** Input data follows **
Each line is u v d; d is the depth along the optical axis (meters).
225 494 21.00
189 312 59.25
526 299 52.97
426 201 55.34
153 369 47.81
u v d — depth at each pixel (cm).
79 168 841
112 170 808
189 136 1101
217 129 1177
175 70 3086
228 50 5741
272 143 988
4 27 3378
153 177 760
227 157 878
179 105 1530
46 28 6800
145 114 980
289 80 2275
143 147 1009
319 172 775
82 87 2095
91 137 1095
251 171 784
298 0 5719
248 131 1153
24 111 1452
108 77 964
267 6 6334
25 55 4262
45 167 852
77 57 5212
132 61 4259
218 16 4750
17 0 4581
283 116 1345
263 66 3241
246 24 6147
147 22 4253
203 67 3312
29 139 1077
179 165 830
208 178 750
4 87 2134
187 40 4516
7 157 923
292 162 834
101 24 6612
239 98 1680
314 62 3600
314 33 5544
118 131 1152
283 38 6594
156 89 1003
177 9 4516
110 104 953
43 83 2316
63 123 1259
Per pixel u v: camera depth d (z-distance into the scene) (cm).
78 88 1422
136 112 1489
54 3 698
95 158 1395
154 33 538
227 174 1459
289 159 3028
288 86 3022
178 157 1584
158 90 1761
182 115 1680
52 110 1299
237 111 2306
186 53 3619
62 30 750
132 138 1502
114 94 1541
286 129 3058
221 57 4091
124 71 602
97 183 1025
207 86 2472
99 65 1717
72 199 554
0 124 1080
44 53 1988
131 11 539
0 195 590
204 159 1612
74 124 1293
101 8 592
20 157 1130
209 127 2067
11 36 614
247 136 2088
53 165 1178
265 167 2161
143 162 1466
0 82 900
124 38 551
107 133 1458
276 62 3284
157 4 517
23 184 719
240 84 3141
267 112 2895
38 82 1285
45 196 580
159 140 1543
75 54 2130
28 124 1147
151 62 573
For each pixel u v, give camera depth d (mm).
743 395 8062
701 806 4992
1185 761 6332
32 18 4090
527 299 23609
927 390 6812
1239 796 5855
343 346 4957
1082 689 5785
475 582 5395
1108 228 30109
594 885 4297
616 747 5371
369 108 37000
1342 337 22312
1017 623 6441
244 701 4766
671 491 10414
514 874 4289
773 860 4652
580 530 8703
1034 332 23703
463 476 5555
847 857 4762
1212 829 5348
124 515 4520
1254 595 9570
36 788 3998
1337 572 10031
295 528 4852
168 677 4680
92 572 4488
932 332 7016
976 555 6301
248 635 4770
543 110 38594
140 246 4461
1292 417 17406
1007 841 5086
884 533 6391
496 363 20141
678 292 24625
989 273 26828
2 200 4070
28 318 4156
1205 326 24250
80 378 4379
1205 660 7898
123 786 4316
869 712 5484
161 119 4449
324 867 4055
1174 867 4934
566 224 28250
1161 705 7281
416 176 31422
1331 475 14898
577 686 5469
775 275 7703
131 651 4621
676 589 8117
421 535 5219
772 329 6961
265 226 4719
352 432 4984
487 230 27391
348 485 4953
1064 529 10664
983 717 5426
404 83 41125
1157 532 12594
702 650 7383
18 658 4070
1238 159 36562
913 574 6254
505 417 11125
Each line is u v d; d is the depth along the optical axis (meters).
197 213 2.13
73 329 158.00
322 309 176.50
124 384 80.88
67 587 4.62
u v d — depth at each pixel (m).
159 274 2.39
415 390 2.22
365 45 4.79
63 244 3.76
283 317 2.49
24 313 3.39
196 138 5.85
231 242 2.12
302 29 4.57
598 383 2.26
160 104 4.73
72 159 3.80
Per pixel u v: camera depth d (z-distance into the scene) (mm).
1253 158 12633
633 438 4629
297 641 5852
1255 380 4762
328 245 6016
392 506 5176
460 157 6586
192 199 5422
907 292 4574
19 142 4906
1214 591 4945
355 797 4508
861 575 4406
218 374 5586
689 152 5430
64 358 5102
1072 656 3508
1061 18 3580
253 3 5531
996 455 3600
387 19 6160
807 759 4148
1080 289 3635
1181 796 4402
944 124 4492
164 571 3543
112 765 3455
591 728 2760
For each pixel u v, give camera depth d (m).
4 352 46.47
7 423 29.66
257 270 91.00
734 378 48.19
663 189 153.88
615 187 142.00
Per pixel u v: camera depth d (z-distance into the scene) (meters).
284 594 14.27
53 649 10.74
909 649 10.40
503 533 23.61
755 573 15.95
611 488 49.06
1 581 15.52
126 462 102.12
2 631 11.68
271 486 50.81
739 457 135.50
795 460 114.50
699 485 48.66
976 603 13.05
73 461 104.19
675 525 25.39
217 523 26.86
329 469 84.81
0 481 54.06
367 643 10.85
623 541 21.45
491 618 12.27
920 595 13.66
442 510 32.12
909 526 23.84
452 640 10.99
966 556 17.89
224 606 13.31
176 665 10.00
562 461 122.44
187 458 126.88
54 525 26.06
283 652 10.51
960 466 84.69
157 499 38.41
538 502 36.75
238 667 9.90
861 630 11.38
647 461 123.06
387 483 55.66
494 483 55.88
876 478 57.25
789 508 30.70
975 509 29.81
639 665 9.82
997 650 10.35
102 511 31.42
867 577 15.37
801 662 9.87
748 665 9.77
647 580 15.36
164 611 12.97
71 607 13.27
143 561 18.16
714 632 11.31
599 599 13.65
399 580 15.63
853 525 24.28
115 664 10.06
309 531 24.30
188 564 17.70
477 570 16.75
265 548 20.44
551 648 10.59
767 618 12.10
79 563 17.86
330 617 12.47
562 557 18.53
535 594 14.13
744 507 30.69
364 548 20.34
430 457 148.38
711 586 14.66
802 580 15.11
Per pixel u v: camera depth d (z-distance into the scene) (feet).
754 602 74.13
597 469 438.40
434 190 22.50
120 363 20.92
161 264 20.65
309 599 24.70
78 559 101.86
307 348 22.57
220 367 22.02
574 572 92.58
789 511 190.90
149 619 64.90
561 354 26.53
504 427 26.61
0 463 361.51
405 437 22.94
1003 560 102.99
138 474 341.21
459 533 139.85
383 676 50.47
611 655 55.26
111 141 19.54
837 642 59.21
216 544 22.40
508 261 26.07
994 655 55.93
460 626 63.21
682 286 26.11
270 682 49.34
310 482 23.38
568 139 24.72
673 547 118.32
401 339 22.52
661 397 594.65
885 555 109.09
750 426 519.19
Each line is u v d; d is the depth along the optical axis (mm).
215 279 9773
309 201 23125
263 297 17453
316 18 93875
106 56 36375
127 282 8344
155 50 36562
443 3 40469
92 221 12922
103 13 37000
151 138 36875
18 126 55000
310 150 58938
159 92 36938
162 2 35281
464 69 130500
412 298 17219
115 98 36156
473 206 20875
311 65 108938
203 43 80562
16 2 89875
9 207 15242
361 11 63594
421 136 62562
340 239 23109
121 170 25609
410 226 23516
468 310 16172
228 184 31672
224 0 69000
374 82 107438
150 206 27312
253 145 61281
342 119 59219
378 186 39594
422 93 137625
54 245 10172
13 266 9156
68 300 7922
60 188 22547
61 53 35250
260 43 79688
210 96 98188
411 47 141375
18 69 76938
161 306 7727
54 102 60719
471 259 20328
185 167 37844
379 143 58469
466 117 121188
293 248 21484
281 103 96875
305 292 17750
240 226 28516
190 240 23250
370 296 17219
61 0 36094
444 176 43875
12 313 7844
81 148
** End of Input data **
**Problem to work on:** Please retype the data exactly as it stands, from its first line down to the line that contains "247 136 2088", then stop.

**Task solution:**
Each line is u v d; d is the depth along the optical axis (meters).
225 494 21.00
189 312 59.25
526 299 52.97
426 201 55.34
153 369 47.81
u v d — depth at each pixel (cm).
79 168 841
112 170 808
189 136 1101
217 129 1177
175 70 3086
228 50 5741
272 143 988
4 27 3378
153 177 760
227 157 878
179 105 1530
46 28 6800
145 114 980
289 80 2275
143 147 1009
319 172 775
82 87 2095
91 137 1095
251 171 784
298 0 5719
248 131 1153
24 111 1452
108 77 964
267 6 6334
25 55 4262
45 167 852
77 57 5212
132 61 4259
218 16 4750
17 0 4581
283 116 1345
263 66 3241
246 24 6147
147 22 4253
203 67 3312
29 139 1077
179 165 830
208 178 750
4 87 2134
187 40 4516
7 157 923
292 162 834
101 24 6612
239 98 1680
314 62 3600
314 33 5544
118 131 1152
283 38 6594
156 89 1003
177 9 4516
110 104 953
43 83 2316
63 123 1259
Per pixel u v: camera depth d (z-distance into the scene) (cm).
78 88 1422
136 112 1489
54 3 698
95 158 1395
154 33 538
227 174 1459
289 159 3028
288 86 3022
178 157 1584
158 90 1761
182 115 1680
52 110 1299
237 111 2306
186 53 3619
62 30 750
132 138 1502
114 94 1541
286 129 3058
221 57 4091
124 71 602
97 183 1025
207 86 2472
99 65 1717
72 199 554
0 124 1080
44 53 1988
131 11 539
0 195 590
204 159 1612
74 124 1293
101 8 592
20 157 1130
209 127 2067
11 36 614
247 136 2088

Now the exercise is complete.